──────── Record extracts




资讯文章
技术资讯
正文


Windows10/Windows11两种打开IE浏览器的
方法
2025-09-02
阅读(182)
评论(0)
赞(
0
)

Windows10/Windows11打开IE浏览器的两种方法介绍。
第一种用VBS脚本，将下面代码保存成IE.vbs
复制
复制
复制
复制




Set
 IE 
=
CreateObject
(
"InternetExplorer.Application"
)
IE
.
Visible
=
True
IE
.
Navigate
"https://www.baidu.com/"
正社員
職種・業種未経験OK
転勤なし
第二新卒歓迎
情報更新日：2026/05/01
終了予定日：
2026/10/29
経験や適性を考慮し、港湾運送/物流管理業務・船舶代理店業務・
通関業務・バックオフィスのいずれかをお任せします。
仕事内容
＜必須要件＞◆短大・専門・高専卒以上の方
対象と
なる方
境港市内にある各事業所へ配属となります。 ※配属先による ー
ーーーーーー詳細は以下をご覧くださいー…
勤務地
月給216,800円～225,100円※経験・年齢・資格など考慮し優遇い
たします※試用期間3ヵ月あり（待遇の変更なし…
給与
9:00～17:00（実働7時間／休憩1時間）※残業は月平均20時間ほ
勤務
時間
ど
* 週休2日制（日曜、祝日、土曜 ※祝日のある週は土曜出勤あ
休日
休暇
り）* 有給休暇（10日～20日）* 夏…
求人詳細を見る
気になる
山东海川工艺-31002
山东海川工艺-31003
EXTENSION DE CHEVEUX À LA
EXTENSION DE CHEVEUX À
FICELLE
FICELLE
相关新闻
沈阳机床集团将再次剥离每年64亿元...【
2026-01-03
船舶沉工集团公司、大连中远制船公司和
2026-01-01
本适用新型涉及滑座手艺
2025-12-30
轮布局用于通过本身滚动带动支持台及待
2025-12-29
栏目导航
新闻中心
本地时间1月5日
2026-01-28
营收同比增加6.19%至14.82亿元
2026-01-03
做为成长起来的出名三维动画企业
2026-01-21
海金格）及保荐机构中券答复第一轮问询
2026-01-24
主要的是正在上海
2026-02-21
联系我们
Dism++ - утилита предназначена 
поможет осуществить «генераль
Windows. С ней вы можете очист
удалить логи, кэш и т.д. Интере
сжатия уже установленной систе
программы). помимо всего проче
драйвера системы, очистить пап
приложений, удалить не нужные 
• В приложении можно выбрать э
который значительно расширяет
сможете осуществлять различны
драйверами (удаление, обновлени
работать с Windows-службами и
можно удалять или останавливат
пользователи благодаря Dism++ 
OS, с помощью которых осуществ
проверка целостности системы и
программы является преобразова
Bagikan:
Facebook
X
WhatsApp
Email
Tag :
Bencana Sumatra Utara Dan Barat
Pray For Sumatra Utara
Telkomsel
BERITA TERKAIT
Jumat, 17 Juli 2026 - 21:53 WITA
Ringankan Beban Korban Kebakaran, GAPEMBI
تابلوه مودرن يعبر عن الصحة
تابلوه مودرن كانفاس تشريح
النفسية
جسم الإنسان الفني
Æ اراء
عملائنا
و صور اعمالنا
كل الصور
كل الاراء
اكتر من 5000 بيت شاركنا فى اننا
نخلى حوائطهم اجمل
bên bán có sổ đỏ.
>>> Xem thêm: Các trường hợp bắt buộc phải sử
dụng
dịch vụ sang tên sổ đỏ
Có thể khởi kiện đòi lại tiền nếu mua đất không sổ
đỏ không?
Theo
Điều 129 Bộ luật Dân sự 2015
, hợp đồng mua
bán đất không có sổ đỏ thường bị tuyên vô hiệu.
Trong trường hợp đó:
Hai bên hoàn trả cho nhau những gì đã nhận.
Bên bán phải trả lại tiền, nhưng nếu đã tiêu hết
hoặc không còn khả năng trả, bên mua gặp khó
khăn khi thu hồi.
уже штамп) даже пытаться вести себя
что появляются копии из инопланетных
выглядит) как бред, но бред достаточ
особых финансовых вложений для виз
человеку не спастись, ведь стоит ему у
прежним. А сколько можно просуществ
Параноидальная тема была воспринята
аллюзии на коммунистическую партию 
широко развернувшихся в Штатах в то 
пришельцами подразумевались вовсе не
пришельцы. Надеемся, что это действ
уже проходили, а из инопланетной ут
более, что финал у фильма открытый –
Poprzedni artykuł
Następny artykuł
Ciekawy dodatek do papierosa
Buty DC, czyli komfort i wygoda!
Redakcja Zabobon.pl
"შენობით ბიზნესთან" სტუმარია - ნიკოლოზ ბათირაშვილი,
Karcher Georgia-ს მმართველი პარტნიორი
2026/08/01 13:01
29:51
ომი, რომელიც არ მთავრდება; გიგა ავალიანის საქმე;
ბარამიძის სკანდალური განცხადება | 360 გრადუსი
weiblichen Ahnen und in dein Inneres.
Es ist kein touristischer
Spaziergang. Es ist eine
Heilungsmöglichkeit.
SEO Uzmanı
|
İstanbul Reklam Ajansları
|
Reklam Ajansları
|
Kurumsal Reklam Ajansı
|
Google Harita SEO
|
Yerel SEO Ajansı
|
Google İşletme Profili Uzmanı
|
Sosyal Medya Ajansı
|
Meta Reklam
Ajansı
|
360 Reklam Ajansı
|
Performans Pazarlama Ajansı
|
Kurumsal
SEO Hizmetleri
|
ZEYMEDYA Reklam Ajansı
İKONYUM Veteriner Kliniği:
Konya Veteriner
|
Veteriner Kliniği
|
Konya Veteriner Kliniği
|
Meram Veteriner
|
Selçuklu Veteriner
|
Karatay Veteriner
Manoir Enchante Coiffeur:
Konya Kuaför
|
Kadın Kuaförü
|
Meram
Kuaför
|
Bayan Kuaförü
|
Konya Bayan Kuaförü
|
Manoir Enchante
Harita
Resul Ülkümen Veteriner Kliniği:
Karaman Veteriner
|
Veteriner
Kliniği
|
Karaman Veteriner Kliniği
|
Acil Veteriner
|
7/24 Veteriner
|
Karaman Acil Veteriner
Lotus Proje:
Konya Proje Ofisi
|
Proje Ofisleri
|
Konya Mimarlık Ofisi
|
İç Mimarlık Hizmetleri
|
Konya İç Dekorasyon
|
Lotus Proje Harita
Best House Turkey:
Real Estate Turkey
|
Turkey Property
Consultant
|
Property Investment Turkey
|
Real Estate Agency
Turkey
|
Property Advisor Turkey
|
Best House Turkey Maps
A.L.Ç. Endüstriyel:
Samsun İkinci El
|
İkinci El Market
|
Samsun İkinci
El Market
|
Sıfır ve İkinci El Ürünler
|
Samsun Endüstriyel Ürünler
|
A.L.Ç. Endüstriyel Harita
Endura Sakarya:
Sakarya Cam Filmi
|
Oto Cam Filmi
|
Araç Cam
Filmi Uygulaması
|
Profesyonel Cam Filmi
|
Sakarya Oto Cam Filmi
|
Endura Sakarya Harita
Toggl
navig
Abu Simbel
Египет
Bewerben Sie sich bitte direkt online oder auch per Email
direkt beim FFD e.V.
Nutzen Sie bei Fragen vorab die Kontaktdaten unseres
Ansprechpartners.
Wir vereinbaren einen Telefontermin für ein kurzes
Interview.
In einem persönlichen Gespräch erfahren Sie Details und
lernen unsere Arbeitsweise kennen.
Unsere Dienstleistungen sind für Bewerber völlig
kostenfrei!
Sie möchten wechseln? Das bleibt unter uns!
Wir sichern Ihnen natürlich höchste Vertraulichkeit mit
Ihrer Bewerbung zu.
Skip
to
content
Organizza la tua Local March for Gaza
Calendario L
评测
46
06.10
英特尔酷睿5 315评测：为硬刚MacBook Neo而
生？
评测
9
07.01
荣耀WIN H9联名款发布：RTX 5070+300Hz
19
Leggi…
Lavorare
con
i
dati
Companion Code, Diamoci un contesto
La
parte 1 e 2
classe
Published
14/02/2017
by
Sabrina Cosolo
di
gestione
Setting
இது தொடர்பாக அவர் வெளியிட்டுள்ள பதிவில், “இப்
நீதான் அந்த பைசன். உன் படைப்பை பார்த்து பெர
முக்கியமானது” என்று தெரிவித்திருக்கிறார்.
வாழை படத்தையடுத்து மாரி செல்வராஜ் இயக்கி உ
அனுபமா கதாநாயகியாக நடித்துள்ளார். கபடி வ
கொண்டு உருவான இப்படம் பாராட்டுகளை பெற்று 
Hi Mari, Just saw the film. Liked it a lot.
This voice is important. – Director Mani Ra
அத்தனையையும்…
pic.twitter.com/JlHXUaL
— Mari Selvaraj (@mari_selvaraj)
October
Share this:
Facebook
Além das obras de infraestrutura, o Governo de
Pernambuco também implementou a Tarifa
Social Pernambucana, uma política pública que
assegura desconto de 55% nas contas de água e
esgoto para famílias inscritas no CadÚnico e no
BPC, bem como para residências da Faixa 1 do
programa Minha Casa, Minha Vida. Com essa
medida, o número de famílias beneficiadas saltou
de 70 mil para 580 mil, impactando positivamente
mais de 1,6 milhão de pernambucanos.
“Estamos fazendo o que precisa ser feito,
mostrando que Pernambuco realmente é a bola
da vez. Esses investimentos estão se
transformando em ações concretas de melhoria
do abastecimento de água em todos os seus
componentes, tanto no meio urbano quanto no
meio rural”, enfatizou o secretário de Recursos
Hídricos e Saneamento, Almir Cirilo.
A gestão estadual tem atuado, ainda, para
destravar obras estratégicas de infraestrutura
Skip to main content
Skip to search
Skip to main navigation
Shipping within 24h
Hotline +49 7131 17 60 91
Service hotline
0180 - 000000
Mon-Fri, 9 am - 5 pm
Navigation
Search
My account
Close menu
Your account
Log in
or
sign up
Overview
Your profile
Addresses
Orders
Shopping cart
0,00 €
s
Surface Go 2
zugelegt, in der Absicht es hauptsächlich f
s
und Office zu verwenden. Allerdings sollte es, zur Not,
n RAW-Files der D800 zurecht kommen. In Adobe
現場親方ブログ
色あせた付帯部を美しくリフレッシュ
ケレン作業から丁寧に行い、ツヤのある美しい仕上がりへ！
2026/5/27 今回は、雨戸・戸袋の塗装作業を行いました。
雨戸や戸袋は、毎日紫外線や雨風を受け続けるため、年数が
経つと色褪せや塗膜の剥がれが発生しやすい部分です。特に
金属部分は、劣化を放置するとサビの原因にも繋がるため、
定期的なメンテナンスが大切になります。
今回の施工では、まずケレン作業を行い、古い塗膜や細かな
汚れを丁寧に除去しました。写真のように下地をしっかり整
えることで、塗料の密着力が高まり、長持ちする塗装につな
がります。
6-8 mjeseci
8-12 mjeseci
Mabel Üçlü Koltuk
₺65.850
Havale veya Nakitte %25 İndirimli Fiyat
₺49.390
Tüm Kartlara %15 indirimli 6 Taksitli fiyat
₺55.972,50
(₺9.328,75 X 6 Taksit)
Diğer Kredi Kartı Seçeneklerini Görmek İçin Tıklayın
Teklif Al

────────────────

# What the task requires
Please rename "正社員" to "契約社員" in the entries, beginning with the first line and continuing through the line containing "山东海川工艺-31002", and give those lines again with nothing else changed.

# Response box



资讯文章
技术资讯
正文


Windows10/Windows11两种打开IE浏览器的
方法
2025-09-02
阅读(182)
评论(0)
赞(
0
)

Windows10/Windows11打开IE浏览器的两种方法介绍。
第一种用VBS脚本，将下面代码保存成IE.vbs
复制
复制
复制
复制




Set
 IE 
=
CreateObject
(
"InternetExplorer.Application"
)
IE
.
Visible
=
True
IE
.
Navigate
"https://www.baidu.com/"
契約社員
職種・業種未経験OK
転勤なし
第二新卒歓迎
情報更新日：2026/05/01
終了予定日：
2026/10/29
経験や適性を考慮し、港湾運送/物流管理業務・船舶代理店業務・
通関業務・バックオフィスのいずれかをお任せします。
仕事内容
＜必須要件＞◆短大・専門・高専卒以上の方
対象と
なる方
境港市内にある各事業所へ配属となります。 ※配属先による ー
ーーーーーー詳細は以下をご覧くださいー…
勤務地
月給216,800円～225,100円※経験・年齢・資格など考慮し優遇い
たします※試用期間3ヵ月あり（待遇の変更なし…
給与
9:00～17:00（実働7時間／休憩1時間）※残業は月平均20時間ほ
勤務
時間
ど
* 週休2日制（日曜、祝日、土曜 ※祝日のある週は土曜出勤あ
休日
休暇
り）* 有給休暇（10日～20日）* 夏…
求人詳細を見る
気になる
山东海川工艺-31002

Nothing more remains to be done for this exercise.